• **Excerpted passage**
________________________________________

So if Covid-19 isn’t that bad why all the fuss?
Okay, some people are going to come to harm from Covid-19. The frail and the immunosuppressed and others with lots of comorbidities are at risk of serious infection with Covid-19. But that’s the case from all respiratory viruses such as influenza, Respiratory Syncytial Virus, Adenovirus, etc., etc. all of which we see as many thousands of cases every year. Therefore Covid-19 is going to cause infection in some people, and will probably replace the cause of their mortality from one of the more common viruses.
I think the main issue around Covid-19, and the main reason for the current public health strategies around the World, is to reduce the impact on the economies of affected countries. I know that sounds very cynical (and I am a cynic!) but even if it’s not the major reason it is a very real issue.
Think about it. If 20% of the population get Covid-19 and either are off work sick themselves, or having to be off work to look after sick children, then the economic impact of that missing workforce will be enormous. Factor in the number of healthcare workers not able to work because they have acquired the infection (including outside of work as well as from patients) then you can start to see the scale of the problem with people being unable to work.
Just look at what is happening to industries dependent on Chinese manufacturing which has ground to a halt in the worst hit areas of China. The same thing will happen in any country with sustained and uncontrolled transmission of Covid-19… at least until a large proportion of the population has had it and become immune, at which time transmission will start to go down, the RR will drop below 1, and the outbreak will burn itself out…
The other big problem PHE are going to have is repositioning the message from “killer deadly virus” to “it’s just like any other common cold” when Covid-19 is widespread in the community; I think the PHE might need a marketing agency to change this message for them.
At the moment there is a huge amount of amazing work being done to try and contain the virus, which currently involves: wearing hazmat suits, face masks, repatriating infected Nationals, testing an enormous amount of foreign travellers and self-isolating school children who have been on half-term skiing trips!
Once the government are no longer trying to contain Covid-19 (their 4-part plan is – Contain, Delay, Research and Mitigate) people will come into contact with Covid-19, and most of the patients will be related to cases who aren’t even known about (e.g. can you remember who you actually caught your last sore throat from?). When we get to thousands of cases, and widespread transmission in the community, this is when there will be no value in using PPE to prevent transmission in the healthcare setting, infection will be happening outside the hospital, just like flu does. The PHE message is likely to be one of “treat like any other respiratory virus and don’t worry about all of the space suits!” However this is going to be hard for everyone (medical staff, patients and the general public) to grasp. It is not because the danger from the disease has changed; it is that there is no longer a purpose in wearing the PPE. This is different to a viral haemorrhagic fever like Ebola, where the PPE is there to protect the healthcare staff from dying because Ebola has such a high mortality even in fit and healthy individuals. Covid-19 is not really the media’s “killer deadly virus”; Covid-19 is and will be as bad as many of the other respiratory viruses, which do have an associated mortality rate, especially in vulnerable patient groups.
… and then when this is over, we can all get back to our normal jobs… at least until the next big thing in the world of “woohoo it’s a new… virus, bacteria, parasite, fungus”.

________________________________________

• **What this task involves**
For each statement, say yes or no to whether the Covid-19 piece agrees with it, and quote the words from the piece that decide it.
1. The government's plan for Covid-19 has four parts.
2. The writer says people will stop using PPE because the danger from the disease has changed.
3. The writer thinks PHE might need a marketing agency to change its message.
The data that comes next has nothing to do with this work.

________________________________________

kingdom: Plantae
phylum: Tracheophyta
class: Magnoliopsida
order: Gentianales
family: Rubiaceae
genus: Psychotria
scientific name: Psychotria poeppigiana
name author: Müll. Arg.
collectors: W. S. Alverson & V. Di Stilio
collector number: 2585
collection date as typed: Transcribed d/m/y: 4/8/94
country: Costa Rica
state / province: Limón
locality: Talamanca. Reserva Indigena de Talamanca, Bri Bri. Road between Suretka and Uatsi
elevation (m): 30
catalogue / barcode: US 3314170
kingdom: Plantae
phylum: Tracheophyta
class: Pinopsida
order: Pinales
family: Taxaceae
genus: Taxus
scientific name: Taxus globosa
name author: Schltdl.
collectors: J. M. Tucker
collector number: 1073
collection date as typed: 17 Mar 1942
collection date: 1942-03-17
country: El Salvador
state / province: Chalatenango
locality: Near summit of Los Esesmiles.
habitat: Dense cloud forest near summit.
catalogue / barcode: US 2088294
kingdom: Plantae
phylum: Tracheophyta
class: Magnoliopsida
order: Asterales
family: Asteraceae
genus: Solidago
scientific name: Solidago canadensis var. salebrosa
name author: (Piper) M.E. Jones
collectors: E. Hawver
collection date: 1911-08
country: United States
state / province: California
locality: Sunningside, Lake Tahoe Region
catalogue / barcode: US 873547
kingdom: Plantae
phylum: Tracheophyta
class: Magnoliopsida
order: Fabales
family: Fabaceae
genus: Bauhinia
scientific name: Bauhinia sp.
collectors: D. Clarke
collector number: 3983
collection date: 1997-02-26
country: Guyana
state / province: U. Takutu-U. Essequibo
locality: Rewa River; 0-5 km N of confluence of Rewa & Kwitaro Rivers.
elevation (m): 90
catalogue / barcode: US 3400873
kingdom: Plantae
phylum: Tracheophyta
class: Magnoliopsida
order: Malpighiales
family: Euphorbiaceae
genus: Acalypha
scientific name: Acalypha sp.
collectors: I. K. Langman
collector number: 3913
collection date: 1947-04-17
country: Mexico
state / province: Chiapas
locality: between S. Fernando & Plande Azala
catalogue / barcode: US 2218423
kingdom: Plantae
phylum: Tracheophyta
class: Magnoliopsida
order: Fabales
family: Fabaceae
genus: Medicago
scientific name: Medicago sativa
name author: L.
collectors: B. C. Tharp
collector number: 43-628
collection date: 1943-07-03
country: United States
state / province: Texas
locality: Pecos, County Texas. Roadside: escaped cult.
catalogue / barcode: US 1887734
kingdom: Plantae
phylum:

________________________________________

• **Reply to the task**
1. Yes: "their 4-part plan is – Contain, Delay, Research and Mitigate"
2. No: "It is not because the danger from the disease has changed; it is that there is no longer a purpose in wearing the PPE."
3. Yes: "I think the PHE might need a marketing agency to change this message for them."